■ **PROBLEM 1**
In the forum thread on Riemann sums for sin x, which identity was used to compute the left sum?
■ **PROBLEM 2**
Continue the forum thread on Riemann sums for sin x from the point where it stops.

Construct a table of Riemann sums to show that sums with right-endpoint, midpoint, and left-endpoint evaluation all converge to the same value as n approaches infinity.

f(x) = sin x, [0, π/2]

Thanks in advance!

Kind of lost here.. (Headbang) - Dec 7th 2012, 10:34 PMMarkFLRe: Construct a table of Riemann sums to show that...
Let's look at the left sum first:

$\displaystyle \Delta=\frac{\frac{\pi}{2}-0}{n}=\frac{\pi}{2n}$

and so we have:

$\displaystyle A_n=\frac{\pi}{2n}\sum_{k=0}^{n-1}\sin\left(k\cdot\frac{\pi}{2n} \right)=\frac{\pi}{2n}\cdot\frac{1}{2}\left(\cot \left(\frac{\pi}{4n} \right)-1 \right)=$

$\displaystyle \frac{\pi\left(\cot\left(\frac{\pi}{4n} \right)-1 \right)}{4n}$

To compute the sum, I used an identity of Lagrange:

$\displaystyle \sum_{n=1}^N \sin n\theta & = \frac{1}{2}\cot\frac{\theta}{2}-\frac{\cos(N+\frac{1}{2})\theta}{2\sin\frac{1}{2} \theta}$

Now, to compute the limit:

$\displaystyle \lim_{n\to\infty}\left( \frac{\pi\left(\cot\left( \frac{\pi}{4n} \right)-1 \right)}{4n} \right)=$

$\displaystyle \frac{\pi}{4}\lim_{n\to\infty} \left( \frac{ \cot \left( \frac{\pi}{4n} \right)-1}{n} \right)=L$

We have the indeterminate form $\displaystyle \frac{\infty}{\infty}$ so applying L'Hôpital's rule, we find:

$\displaystyle L=\frac{\pi}{4}\lim_{n\to\infty} \left( \frac{-\csc^2\left( \frac{\pi}{4n} \right)\left(-\frac{\pi}{4n^2} \right)}{1} \right)=\left( \frac{\pi}{4} \right)^2\lim_{n\to\infty} \left( \frac{\frac{1}{n^2}}{\sin^2\left( \frac{\pi}{4n} \right)} \right)$

Now we have the indeterminate form $\displaystyle \frac{0}{0}$, so applying L'Hôpital's rule again:

$\displaystyle L=\frac{\pi}{4}\lim_{n\to\infty} \left( \frac{\frac{2}{n}}{\sin\left( \frac{\pi}{2n} \right)} \right)=\lim_{n\to\infty} \left( \frac{\frac{\pi}{2n}}{\sin\left( \frac{\pi}{2n} \right)} \right)=1$

Now, see if you can do the same for the remaining two sums. - Dec 8th 2012, 12:49 PMJDSRe: Construct a table of Riemann sums to show that...

■ **SOURCE MATERIAL**
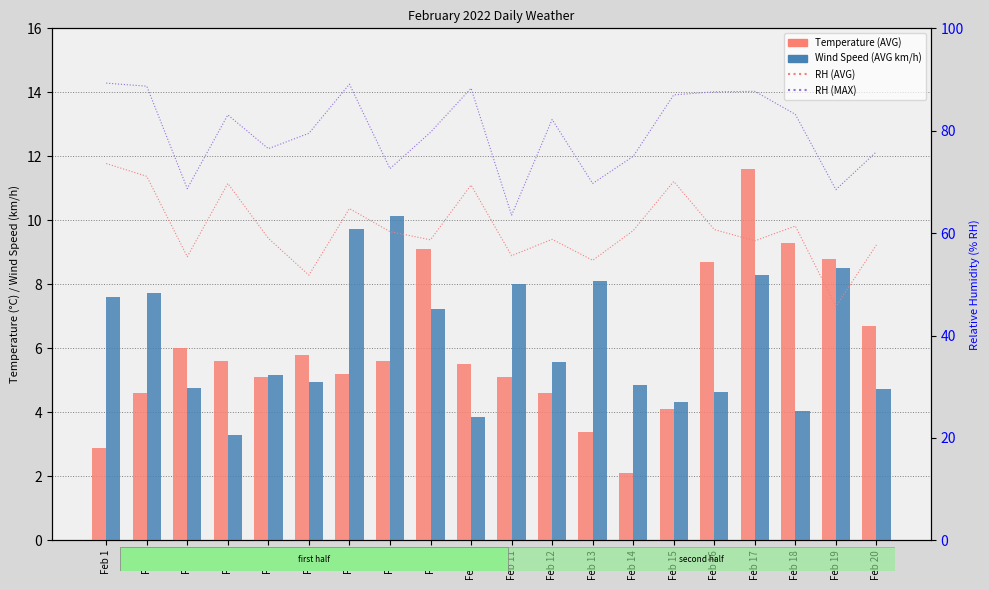

What is the difference between the Wind Speed (AVG km/h) values at Feb 17 and Feb 2?

0.6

■ **OUTPUT 1**
An identity of Lagrange.

■ **OUTPUT 2**
Thanks for the reply, I got a bit busy so late getting back to this one. In the book, they give an example where it shows a table with values of n (that I am supposed to select) and the corresponding left endpoint, midpoint and right end point evaluation all converge to the same value as n approaches infinity. So, i know that they supposedly converge to 1 (based on the info you have so graciously shown), however, how do I show this in the table. I mean, I obviously know how to make a table, and of course I pick my own (ever increasing) n values, but what method am I supposed to use to then substitute "my" N values in and then solve for left-mid-right end points. (which then should show that they all converge to 1) I hope that makes sense! If not I can try and explain further

- Dec 8th 2012, 06:59 PMMarkFLRe: Construct a table of Riemann sums to show that...
Before constructing the table, can you compute the other two sums?

- Dec 9th 2012, 10:07 AMJDSRe: Construct a table of Riemann sums to show that...
oh, yeah, I think so....I will give it a shot, but I might not get to it today, Kind of a busy schedule but as soon as I get it done I will post here. Thanks in advance!

- Dec 12th 2012, 11:19 AMJDSRe: Construct a table of Riemann sums to show that...
Been crazy busy, but this is all I could manage to figure out....

(see attached picture) - Dec 16th 2012, 01:44 PMJDSRe: Construct a table of Riemann sums to show that...
well, I am not sure what I am supposed to do here....any Ideas/Suggestions?